Monday, January 14, 2013

Transcending Time


Dear Mr. Waldstreicher,

Your analysis about print culture in Eighteenth Century America challenged me to think beyond the limitations that are often presented by dichotomies. I gained a greater understanding of how some people's stories have been left out of history and looked over because of their "incoherence" and complexity. During that time, many print advertisements called for the capture of runaway slaves, and were described by you to be early slave narratives. Interestingly, these slave narratives illustrated that a true picture of identity cannot be a simple one that is black and white. In America, especially, the characteristics of one’s identity, including those ascribed by an oppressor and those fashioned by one’s self/community out of the spirit of liberation, have been shown to be fluid. You connected the fluidity of identity not only to the print culture, but also to the culture of performance. After reading about Tom, one of the “confidence men,” I couldn't help but to think about the insecurities oppressors can possess but attempt so much to hide. To justify their entitlement to superiority, slave masters resorted to reasoning that slaves only had make-believe ambitions rather than real gifts and talents.

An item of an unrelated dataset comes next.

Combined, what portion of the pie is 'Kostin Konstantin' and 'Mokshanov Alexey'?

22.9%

I admire how your article spoke a lot to the capitalistic mindset that still dominates America today. You illuminated the way that slaves dealt with being "producers, consumers, and commodities" simultaneously. While slavery is technically no longer an institution in present-day America, some people still manage to find mobility and experience enslavement at the hands of capitalism.

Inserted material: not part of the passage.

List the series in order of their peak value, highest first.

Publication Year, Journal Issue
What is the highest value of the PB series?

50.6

Lastly, I was struck by a brief story you included in your article about Hugh Whiteford, a slave master of Harford County. You wrote, “Realizing that in the midst of the Revolution, it was easier to imagine transcending time than space, he asked that ‘this advertisement may be carefully kept and taken notice of for several years." This compelled me to wonder about your own narrative. Perhaps, Whiteford was somewhat correct in his imaginings that print culture had the power to transcend time, and reach all the way from printers and writers in the 18th century to those in the present...including you. Undeniably, a digital culture has been taking over 21st century America by storm. In writing this article, however, you seemed to subtly tell readers that you possess a personal connection to this culture of the "past". As a writer, are you directly impacted by the print culture that managed to both liberate and criminalize slaves, human beings, way back then? Or, did you simply write this article from the standpoint of someone who's far away from the story yet fascinated by it at the end of the day?

With sincere respect,

Jessica

1 comment:

  1. Great job! I really like the way that you discuss the difficulty of gaining a complete picture of one's identity in the late 18th century and your observation that identity is always fluid and always changing. You also raise excellent questions about Waldstreicher's position as a historian as well as his use of sources. Good work!